Появлялась она только летом, точнее, когда отцветал Миронков сад. Кто привозил ее из города, а потом увозил обратно, я так и не знал, но дед Миронка был тут ни при чем, так как дальше ближайших домов по улице он никогда не отлучался, да и то, если Миронка выходил из своей двери и не останавливался, как всегда погруженный во что-то свое, а неторопливо шагал по улице, это было целое событие. Мало того что бабы высовывались из окон или сбегались по дворам, глядя на шагавшего деда Миронку, или мужики кратко перекидывались словами: «Гляди-ко, дед Мирон куда-то потопал», казалось, даже куры и те, с удивлением уставившись на Миронку, забывали кудахтать.

И вот самое тайное желание, что иногда посещает детскую душу, было не залезать воровски в Миронков сад, а проходить перед его домом и ждать, что вот Миронка заметит, поймет и, взяв за руку, молча через заветную дверь поведет в сад. Отчего рождались эти мысли, я не мог бы сказать. Может быть, несмотря на мрачность Миронки, детское сердце угадывало незлобивый характер и его тайную, глубоко спрятанную грусть. О саде деда Миронки рассказывали чудеса: и яблоки там не яблоки, и дули не дули, и огурцы растут высоко, как помидоры, и тыквы не тыквы. Но так только говорили, а знать толком никто не знал. Мне же хотелось увидеть все самому, а может, и потрогать, а главное, убедиться, есть ли там на огороде тыква, которую можно разрезать ножом и сразу есть. Что такая тыква была, в этом я нисколько не сомневался. Таков уж был дед Миронка. Глядя на него, верилось в самое невероятное. Поговаривали, что в молодости он ненадолго уезжал из Лешни и был где-то чуть ли не за морем, а уже возвратясь в наши края, свел дружбу со знаменитым садоводом и получал от него не только семена, но даже книжки с картинками. Посмотреть эти картинки, как и удивительные тыквы, становилось моей страстью.

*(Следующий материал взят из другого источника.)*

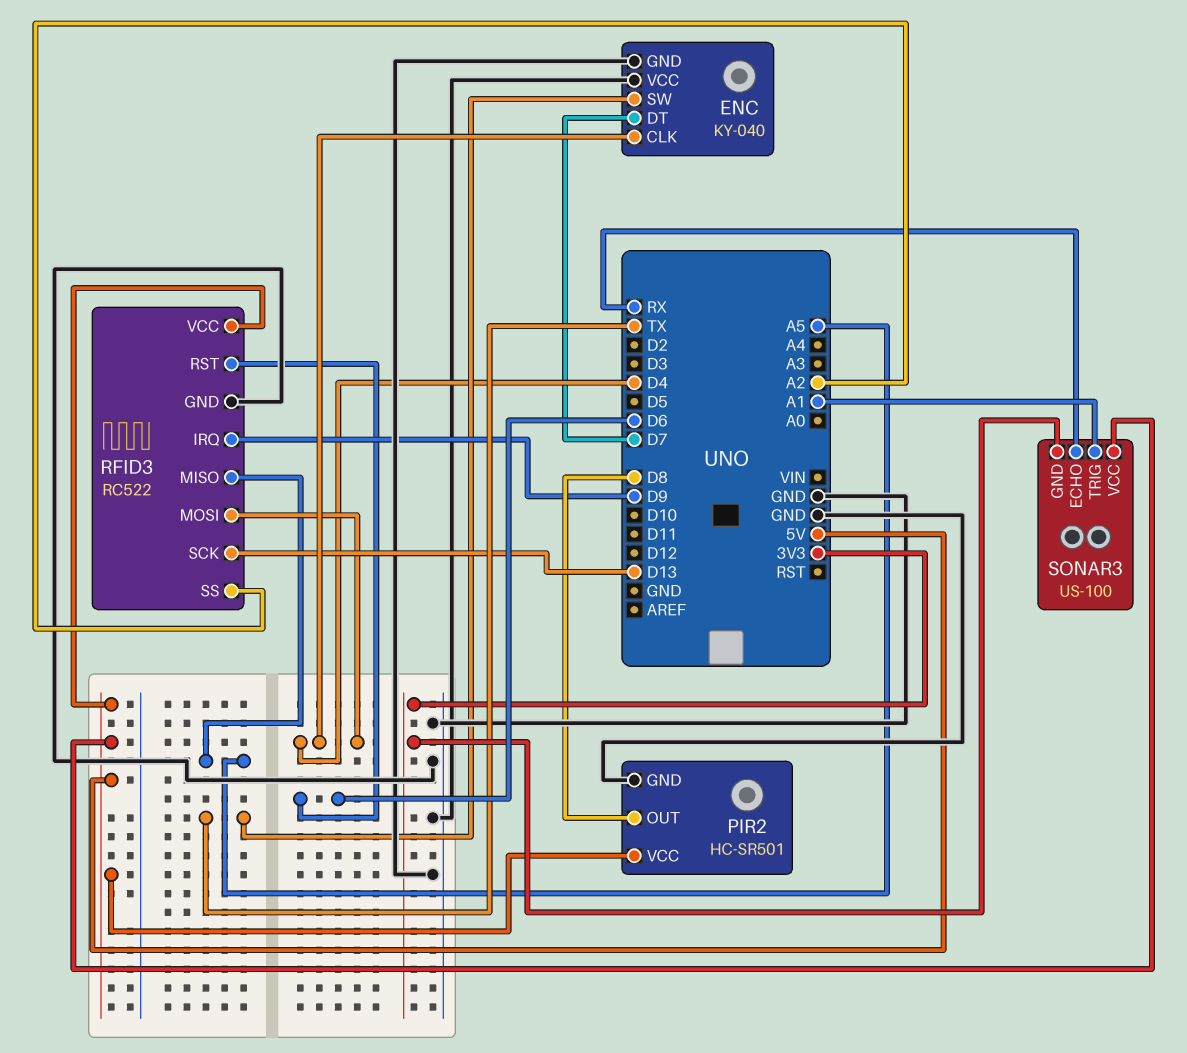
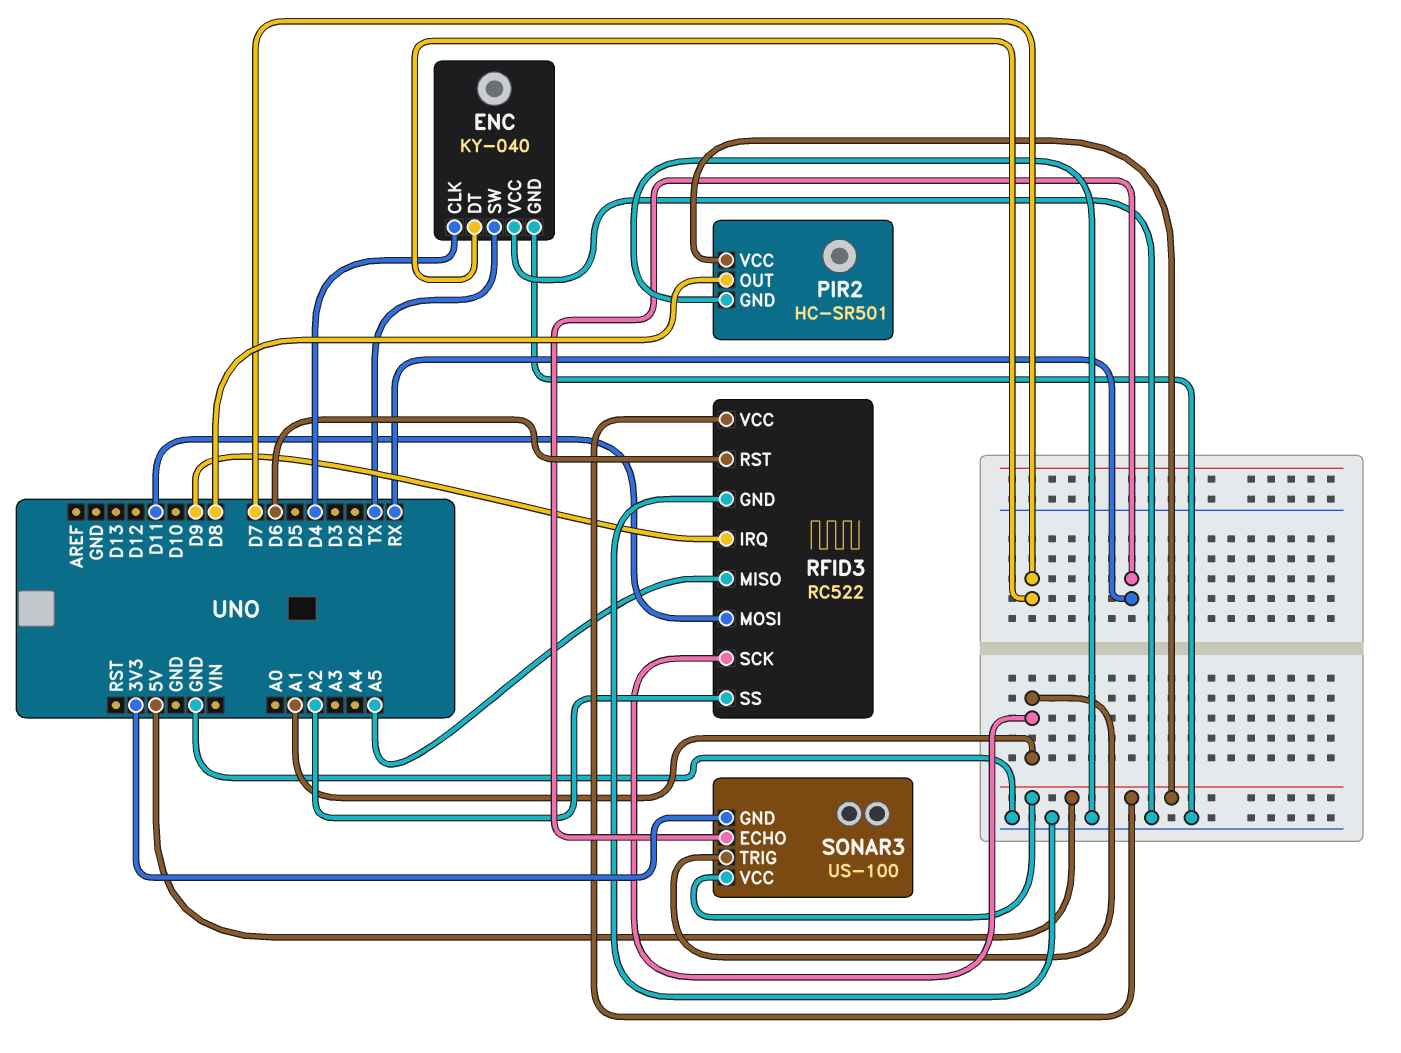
RFID3 pin MOSI: D4 -> D11
RFID3 pin SCK: D13 -> A1

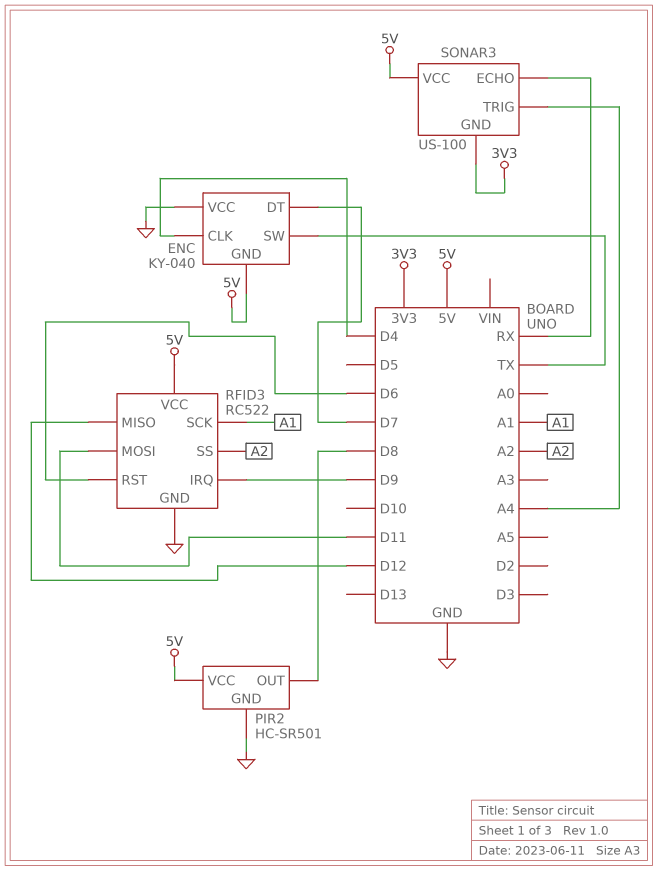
ENC pin GND: GND -> 5V
RFID3 pin MISO: A5 -> D12
SONAR3 pin TRIG: A1 -> A4

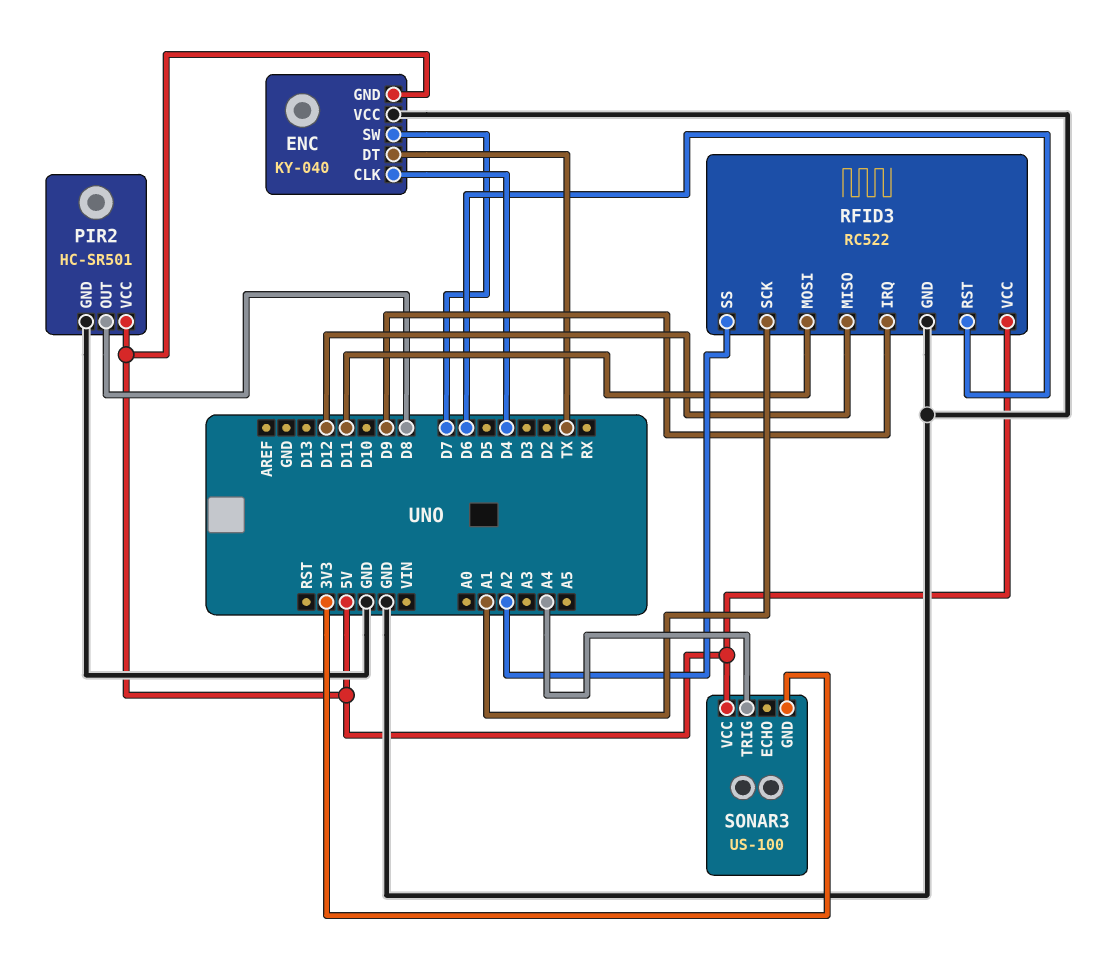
ENC pin DT: D7 -> TX
ENC pin SW: TX -> D7
SONAR3 pin ECHO: RX -> none

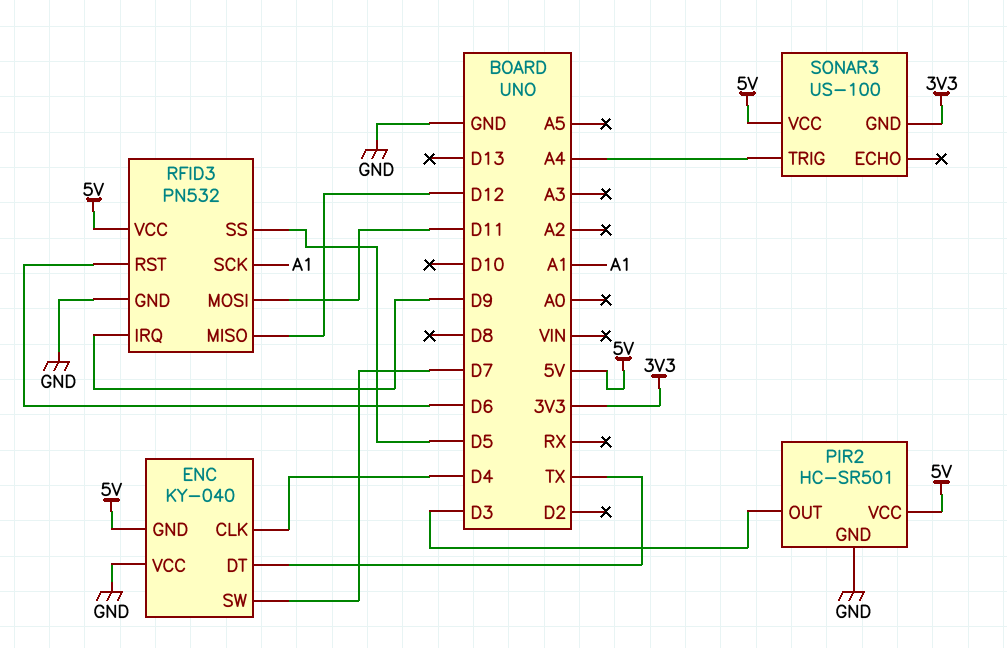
PIR2 pin OUT: D8 -> D3
RFID3: RC522 -> PN532
RFID3 pin SS: A2 -> D5

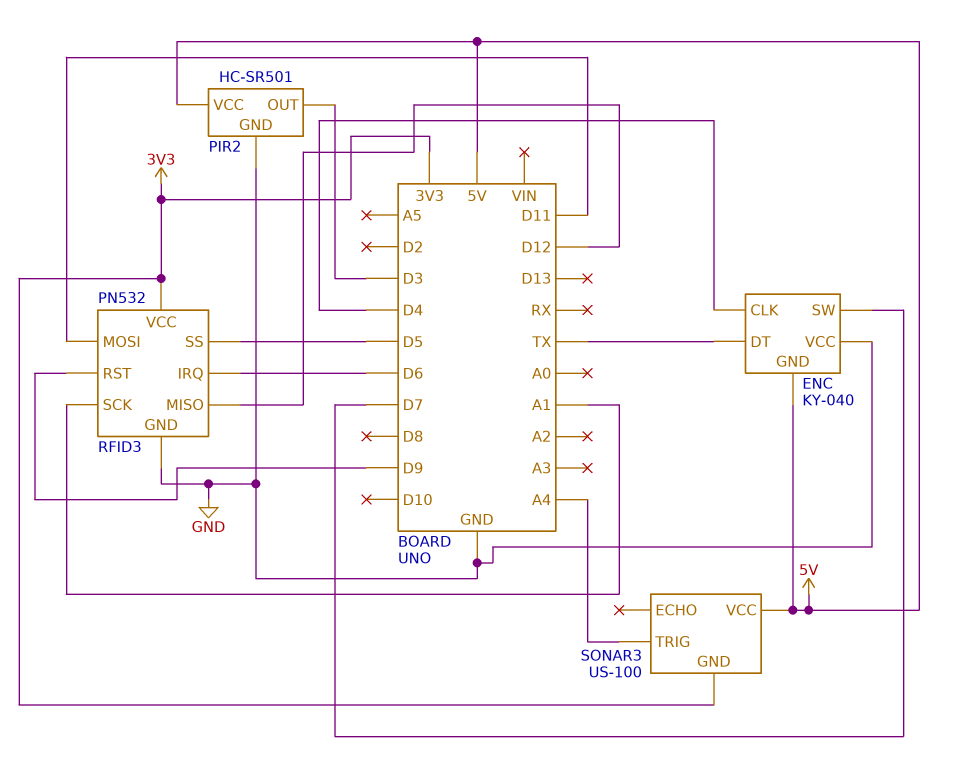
RFID3 pin IRQ: D9 -> D6
RFID3 pin RST: D6 -> D9
RFID3 pin VCC: 5V -> 3V3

Но шел год за годом, а Миронков сад оставался недоступным ни для кого из лешничан, кроме той белошеей девочки, которая так неожиданно появлялась и исчезала. Но самое, пожалуй, для меня необычное состояло в том, что дед Миронка был старинным приятелем бабушки, и иногда, выйдя из дому и переполошив всю улицу, он заходил к нам, медленно, опираясь на деревянную резную капулю, поднимался по пригорку, на какое-то время останавливался и внимательным взглядом окидывал разросшийся перед домом моравский вяз и, поколебавшись, прямой, мрачный, входил в ворота. Заметив еще издали приближение Миронки, я выскакивал из дому и бежал на огород. О чем говорила бабушка и дед Миронка, я так никогда и не узнал, но упорно продолжал проходить мимо его дома и издали заглядывать в недоступный сад.

Потом я подрос и совсем уехал из Лешни и не знал уже, что сталось с дедом Миронкой и его садом. Но бывают такие сильные впечатления и люди, поразившие все существо и как бы перевернувшие всю жизнь, что к ним возвращаются, и какое это чудо!

Возвращаюсь и я. И это всегда возвращение в чудесный полусказочный сад — сад моего детства.